• Directions: Write out the following records exactly, each one in full.

Source records
-------
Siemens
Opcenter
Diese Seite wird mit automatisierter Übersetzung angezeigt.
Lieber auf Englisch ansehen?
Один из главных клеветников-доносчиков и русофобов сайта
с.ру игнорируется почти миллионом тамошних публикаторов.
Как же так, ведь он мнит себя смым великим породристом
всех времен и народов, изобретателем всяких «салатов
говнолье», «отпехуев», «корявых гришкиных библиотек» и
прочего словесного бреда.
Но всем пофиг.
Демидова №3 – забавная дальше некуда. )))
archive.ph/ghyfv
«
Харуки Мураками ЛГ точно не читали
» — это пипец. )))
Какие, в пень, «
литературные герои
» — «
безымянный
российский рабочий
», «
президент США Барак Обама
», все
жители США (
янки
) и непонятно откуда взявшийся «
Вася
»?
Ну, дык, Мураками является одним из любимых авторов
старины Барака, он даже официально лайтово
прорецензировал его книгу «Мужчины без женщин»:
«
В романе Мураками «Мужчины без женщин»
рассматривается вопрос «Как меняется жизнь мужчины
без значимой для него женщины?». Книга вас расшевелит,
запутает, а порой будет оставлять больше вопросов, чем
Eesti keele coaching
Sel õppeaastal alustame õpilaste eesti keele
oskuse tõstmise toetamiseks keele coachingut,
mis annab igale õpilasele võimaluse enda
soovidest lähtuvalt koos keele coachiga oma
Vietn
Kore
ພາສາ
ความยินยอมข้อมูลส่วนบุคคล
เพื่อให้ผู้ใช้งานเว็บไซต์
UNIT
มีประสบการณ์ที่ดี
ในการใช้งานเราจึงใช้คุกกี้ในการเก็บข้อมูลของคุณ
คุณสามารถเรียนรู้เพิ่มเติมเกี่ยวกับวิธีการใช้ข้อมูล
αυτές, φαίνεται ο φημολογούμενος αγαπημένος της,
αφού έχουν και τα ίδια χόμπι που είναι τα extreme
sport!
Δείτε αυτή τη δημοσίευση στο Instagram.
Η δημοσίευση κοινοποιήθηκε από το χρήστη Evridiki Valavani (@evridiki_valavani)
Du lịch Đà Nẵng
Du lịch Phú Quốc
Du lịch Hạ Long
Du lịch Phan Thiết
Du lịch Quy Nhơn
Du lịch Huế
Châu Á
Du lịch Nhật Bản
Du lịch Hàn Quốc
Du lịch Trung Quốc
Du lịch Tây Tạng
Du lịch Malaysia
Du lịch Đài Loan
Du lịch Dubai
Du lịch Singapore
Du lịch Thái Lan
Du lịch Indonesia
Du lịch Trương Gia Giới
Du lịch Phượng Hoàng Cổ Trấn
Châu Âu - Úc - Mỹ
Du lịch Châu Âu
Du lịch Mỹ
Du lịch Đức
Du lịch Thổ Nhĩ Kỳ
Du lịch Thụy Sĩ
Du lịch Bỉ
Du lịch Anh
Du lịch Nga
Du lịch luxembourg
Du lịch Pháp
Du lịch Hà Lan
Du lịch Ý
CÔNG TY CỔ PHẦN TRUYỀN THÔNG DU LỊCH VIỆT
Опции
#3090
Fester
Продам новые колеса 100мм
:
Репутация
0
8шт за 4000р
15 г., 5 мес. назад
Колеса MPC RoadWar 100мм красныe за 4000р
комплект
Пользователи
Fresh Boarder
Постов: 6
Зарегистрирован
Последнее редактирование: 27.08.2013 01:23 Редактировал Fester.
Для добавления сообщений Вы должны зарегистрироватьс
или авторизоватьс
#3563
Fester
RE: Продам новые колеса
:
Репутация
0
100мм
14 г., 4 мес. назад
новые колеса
-------
• Exercise solution:
Siemens
Opcenter
Diese Seite wird mit automatisierter Übersetzung angezeigt.
Lieber auf Englisch ansehen?
Один из главных клеветников-доносчиков и русофобов сайта
с.ру игнорируется почти миллионом тамошних публикаторов.
Как же так, ведь он мнит себя смым великим породристом
всех времен и народов, изобретателем всяких «салатов
говнолье», «отпехуев», «корявых гришкиных библиотек» и
прочего словесного бреда.
Но всем пофиг.
Демидова №3 – забавная дальше некуда. )))
archive.ph/ghyfv
«
Харуки Мураками ЛГ точно не читали
» — это пипец. )))
Какие, в пень, «
литературные герои
» — «
безымянный
российский рабочий
», «
президент США Барак Обама
», все
жители США (
янки
) и непонятно откуда взявшийся «
Вася
»?
Ну, дык, Мураками является одним из любимых авторов
старины Барака, он даже официально лайтово
прорецензировал его книгу «Мужчины без женщин»:
«
В романе Мураками «Мужчины без женщин»
рассматривается вопрос «Как меняется жизнь мужчины
без значимой для него женщины?». Книга вас расшевелит,
запутает, а порой будет оставлять больше вопросов, чем
Eesti keele coaching
Sel õppeaastal alustame õpilaste eesti keele
oskuse tõstmise toetamiseks keele coachingut,
mis annab igale õpilasele võimaluse enda
soovidest lähtuvalt koos keele coachiga oma
Vietn
Kore
ພາສາ
ความยินยอมข้อมูลส่วนบุคคล
เพื่อให้ผู้ใช้งานเว็บไซต์
UNIT
มีประสบการณ์ที่ดี
ในการใช้งานเราจึงใช้คุกกี้ในการเก็บข้อมูลของคุณ
คุณสามารถเรียนรู้เพิ่มเติมเกี่ยวกับวิธีการใช้ข้อมูล
αυτές, φαίνεται ο φημολογούμενος αγαπημένος της,
αφού έχουν και τα ίδια χόμπι που είναι τα extreme
sport!
Δείτε αυτή τη δημοσίευση στο Instagram.
Η δημοσίευση κοινοποιήθηκε από το χρήστη Evridiki Valavani (@evridiki_valavani)
Du lịch Đà Nẵng
Du lịch Phú Quốc
Du lịch Hạ Long
Du lịch Phan Thiết
Du lịch Quy Nhơn
Du lịch Huế
Châu Á
Du lịch Nhật Bản
Du lịch Hàn Quốc
Du lịch Trung Quốc
Du lịch Tây Tạng
Du lịch Malaysia
Du lịch Đài Loan
Du lịch Dubai
Du lịch Singapore
Du lịch Thái Lan
Du lịch Indonesia
Du lịch Trương Gia Giới
Du lịch Phượng Hoàng Cổ Trấn
Châu Âu - Úc - Mỹ
Du lịch Châu Âu
Du lịch Mỹ
Du lịch Đức
Du lịch Thổ Nhĩ Kỳ
Du lịch Thụy Sĩ
Du lịch Bỉ
Du lịch Anh
Du lịch Nga
Du lịch luxembourg
Du lịch Pháp
Du lịch Hà Lan
Du lịch Ý
CÔNG TY CỔ PHẦN TRUYỀN THÔNG DU LỊCH VIỆT
Опции
#3090
Fester
Продам новые колеса 100мм
:
Репутация
0
8шт за 4000р
15 г., 5 мес. назад
Колеса MPC RoadWar 100мм красныe за 4000р
комплект
Пользователи
Fresh Boarder
Постов: 6
Зарегистрирован
Последнее редактирование: 27.08.2013 01:23 Редактировал Fester.
Для добавления сообщений Вы должны зарегистрироватьс
или авторизоватьс
#3563
Fester
RE: Продам новые колеса
:
Репутация
0
100мм
14 г., 4 мес. назад
новые колеса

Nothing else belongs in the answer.